На него ополчились газеты. И кто бы мог подумать, что у них там, в Теннесси, есть газеты?

— Клеветники и сплетники, — стенал генерал, — излили на меня яд своей ненависти. — На экране снова появился греческий щит с вороном, и в него полетели черные комки, судя по всему — грязь.
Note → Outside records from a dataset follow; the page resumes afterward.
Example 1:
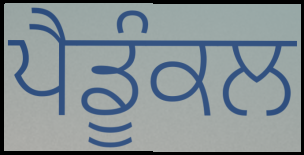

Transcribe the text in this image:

ਪੈਡੂੰਕਲ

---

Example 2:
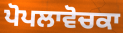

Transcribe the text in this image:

ਪੋਪਲਾਵੋਚਕਾ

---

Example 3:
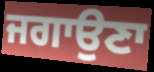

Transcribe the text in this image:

ਜਗਾਉਣਾ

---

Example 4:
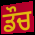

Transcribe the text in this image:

ਡੌਚ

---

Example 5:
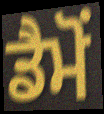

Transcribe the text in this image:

ਡੈਮੋਂ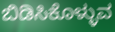
ಬಿಡಿಸಿಕೊಳ್ಳುವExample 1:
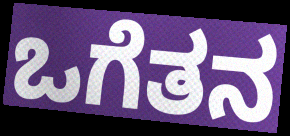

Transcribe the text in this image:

ಒಗೆತನ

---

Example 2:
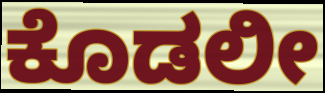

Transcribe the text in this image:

ಕೊಡಲೀ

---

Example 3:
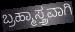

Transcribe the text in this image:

ಬ್ರಹ್ಮಾಸ್ತ್ರವಾಗಿ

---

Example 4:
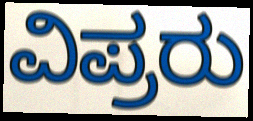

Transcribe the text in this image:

ವಿಪ್ರರು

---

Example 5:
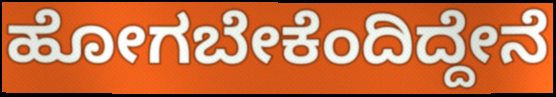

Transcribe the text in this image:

ಹೋಗಬೇಕೆಂದಿದ್ದೇನೆ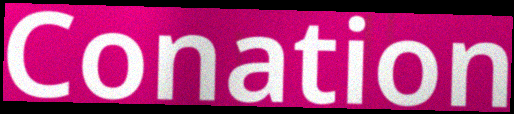
Conation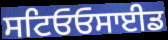
ਸਟਿਓਓਸਾਈਡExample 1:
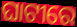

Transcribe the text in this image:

ଘାଟୀରେ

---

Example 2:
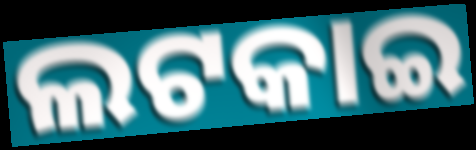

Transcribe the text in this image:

ଲଟକାଇ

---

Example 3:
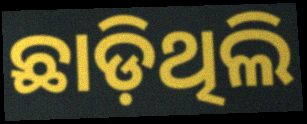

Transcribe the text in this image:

ଛାଡ଼ିଥିଲି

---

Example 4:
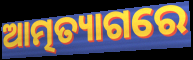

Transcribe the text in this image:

ଆତ୍ମତ୍ୟାଗରେ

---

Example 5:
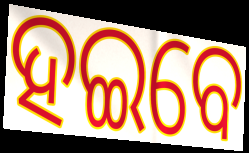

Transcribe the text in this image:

ହଇବେ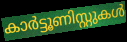
കാർട്ടൂണിസ്റ്റുകൾ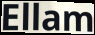
Ellam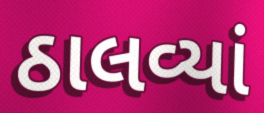
ઠાલવ્યાં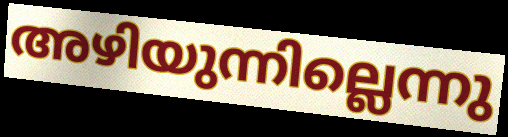
അഴിയുന്നില്ലെന്നുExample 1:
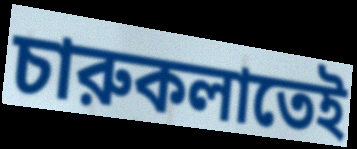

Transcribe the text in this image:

চারুকলাতেই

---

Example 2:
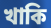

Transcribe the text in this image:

খাকি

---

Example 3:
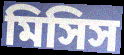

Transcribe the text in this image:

মিসিস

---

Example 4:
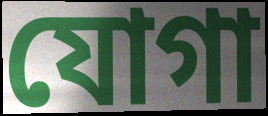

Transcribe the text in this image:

যোগা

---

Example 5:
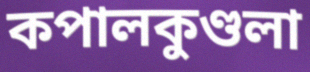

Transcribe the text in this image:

কপালকুণ্ডলা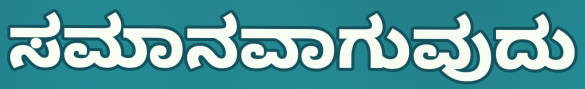
ಸಮಾನವಾಗುವುದುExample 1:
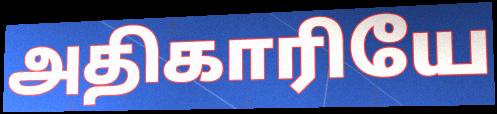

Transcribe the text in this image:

அதிகாரியே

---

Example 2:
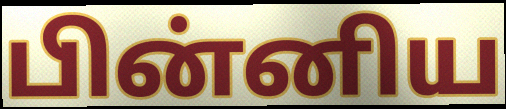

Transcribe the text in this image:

பின்னிய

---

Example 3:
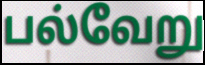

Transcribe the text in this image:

பல்வேறு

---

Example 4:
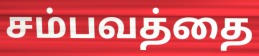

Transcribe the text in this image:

சம்பவத்தை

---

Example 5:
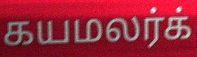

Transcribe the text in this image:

கயமலர்க்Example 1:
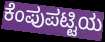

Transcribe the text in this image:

ಕೆಂಪುಪಟ್ಟಿಯ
Откровения становились все более шокирующими. Генерал довел дело до конца, развелся с женой — событие ужасное, почти небывалое. Общественность, естественно, возмутилась и вышвырнула его с должности. Было странно, с какой это стати Хьюстон заговорил о столь безобразном скандале, неужели он надеется, что лондонские слушатели одобрят разведенного мужчину. И все же, как заметила Сибил, дамы слушали это горестное повествование с напряженным интересом — и не без симпатии. Даже толстая мамаша нервно обмахивала свой двойной подбородок веером.

А что, собственно, удивляться, ведь этот человек (иностранец, да к тому же, по собственному признанию, полудикий) говорил о своей жене с нежностью, как об истинной любви, загубленной какой-то жестокой и таинственной правдой. Его грохочущий голос срывался от наплыва чувств; он несколько раз промокнул лоб модным кружевным платочком, извлеченным из жилетного кармана. Жилет у него был меховой, леопардовый.
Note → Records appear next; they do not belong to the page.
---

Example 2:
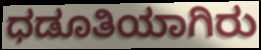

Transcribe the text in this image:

ಧಡೂತಿಯಾಗಿರು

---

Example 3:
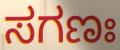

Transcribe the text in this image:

ಸಗಣಃ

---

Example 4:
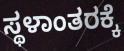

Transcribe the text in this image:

ಸ್ಥಳಾಂತರಕ್ಕೆ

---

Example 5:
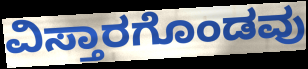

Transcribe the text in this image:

ವಿಸ್ತಾರಗೊಂಡವು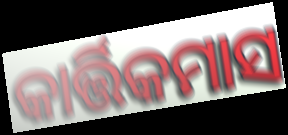
କାର୍ତ୍ତିକମାସ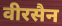
वीरसैन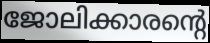
ജോലിക്കാരന്റെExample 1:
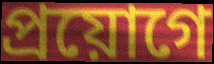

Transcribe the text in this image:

প্রয়োগে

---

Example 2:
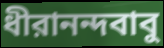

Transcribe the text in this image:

ধীরানন্দবাবু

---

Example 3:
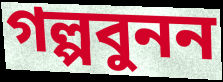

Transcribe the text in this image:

গল্পবুনন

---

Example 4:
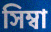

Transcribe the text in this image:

সিম্বা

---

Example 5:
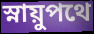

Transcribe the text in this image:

স্নায়ুপথে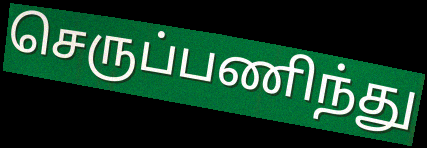
செருப்பணிந்து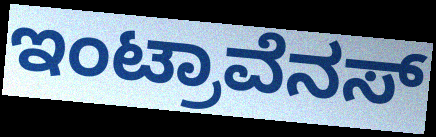
ಇಂಟ್ರಾವೆನಸ್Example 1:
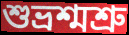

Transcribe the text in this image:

শুভ্রশ্মশ্রু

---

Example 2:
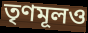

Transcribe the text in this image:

তৃণমূলও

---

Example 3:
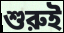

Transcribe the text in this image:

শুরুই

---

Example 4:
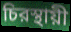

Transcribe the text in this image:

চিরস্থায়ী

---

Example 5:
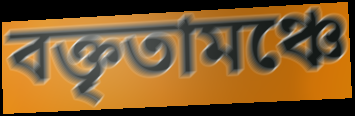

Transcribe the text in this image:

বক্তৃতামঞ্চেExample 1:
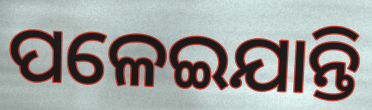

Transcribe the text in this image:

ପଳେଇଯାନ୍ତି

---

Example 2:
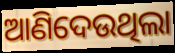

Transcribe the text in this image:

К тому же он недурен собой, подумала Сибил. За шестьдесят, почти старик, но такие даже лучше, они относятся к девушке с большим сочувствием. Его признания выглядели смело и мужественно, ведь это он сам вытащил наружу это давнее скандальное дело с разводом и с таинственным письмом миссис Хьюстон. Он говорил обо всем этом без остановки, но не выдавал тайны, все более разжигая интерес слушателей — Сибил и сама умирала от любопытства.

Ну вот, обругала она себя, развесила, дура, уши, а ведь дело-то все наверняка простое и глупое, и вполовину не столь глубокое и загадочное, как он изображает. И барышня эта вряд ли была таким уж ангелочком, вполне возможно, что девичья ее добродетель была уже похищена каким-нибудь смазливым теннессийским бабником задолго до появления Ворона Хьюстона. Мужчины придумали для своих невест строгие правила, сами вот только никогда им не следуют.
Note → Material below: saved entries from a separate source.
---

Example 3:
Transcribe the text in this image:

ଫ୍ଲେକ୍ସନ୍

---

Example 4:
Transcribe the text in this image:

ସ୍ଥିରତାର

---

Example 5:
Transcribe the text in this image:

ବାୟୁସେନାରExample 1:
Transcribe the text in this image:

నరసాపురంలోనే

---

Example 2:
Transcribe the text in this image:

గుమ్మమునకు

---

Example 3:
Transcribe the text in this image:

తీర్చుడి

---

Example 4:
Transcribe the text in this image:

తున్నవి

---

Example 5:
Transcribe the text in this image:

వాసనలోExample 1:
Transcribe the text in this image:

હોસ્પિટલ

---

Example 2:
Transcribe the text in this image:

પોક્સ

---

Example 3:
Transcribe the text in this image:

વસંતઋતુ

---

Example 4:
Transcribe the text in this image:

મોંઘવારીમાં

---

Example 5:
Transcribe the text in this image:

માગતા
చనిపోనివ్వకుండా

А может, Хьюстон сам во всем и виноват. Может, у него были какие-нибудь дикие представления о семейной жизни, после всех-то этих лет с дикарями. Или, может быть, он лупцевал супругу чем ни попадя — легко себе представить, каким буяном может быть этот человек, когда выпьет лишнего.

На экране появились гарпии, символизировавшие клеветников Хьюстона, тех, кто замарал его драгоценную честь чернилами бульварной, помоечной прессы, — отвратительные горбатые существа, черные и красные; экран тихо жужжал, и они перебирали раздвоенными копытами. Сибил в жизни не видела ничего подобного; напился, наверное, этот манчестерский спец до зеленых чертиков, вот и стал изображать такие ужасы. Теперь Хьюстон рассуждал о вызовах и чести, то бишь о дуэлях; американцы — отъявленные дуэлянты, они прямо-таки влюблены в свои ружья-пистолеты и способны угробить друг друга не за понюх табаку. Он убил бы пару-другую подлых газетчиков, громогласно настаивал Хьюстон, не будь он губернатором и не будь это ниже его достоинства. Так что он оставил борьбу и вернулся к своим драгоценным чероки. На бравого генерала было жутко смотреть, настолько распалил он себя собственным красноречием. Аудитория тихо веселилась, обычная британская сдержанность не устояла перед вылезающими из орбит глазами и налитыми кровью жилами техасца.